INSTRUCTIONS FOR THE TASK
Output each entry verbatim. Leave the images out.

──────── RECORDS FOR THIS TASK ────────

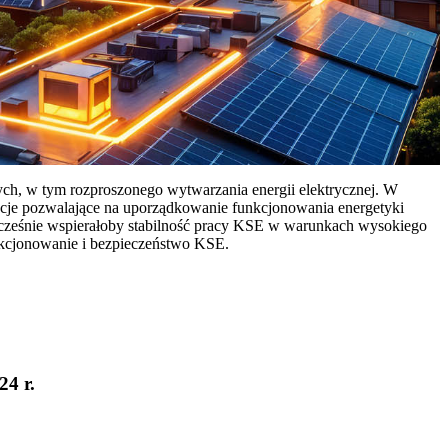
ych, w tym rozproszonego wytwarzania energii elektrycznej. W
cje pozwalające na uporządkowanie funkcjonowania energetyki
ocześnie wspierałoby stabilność pracy KSE w warunkach wysokiego
nkcjonowanie i bezpieczeństwo KSE.
24 r.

────────

SOLUTION FOR THIS PROBLEM
ych, w tym rozproszonego wytwarzania energii elektrycznej. W
cje pozwalające na uporządkowanie funkcjonowania energetyki
ocześnie wspierałoby stabilność pracy KSE w warunkach wysokiego
nkcjonowanie i bezpieczeństwo KSE.
24 r.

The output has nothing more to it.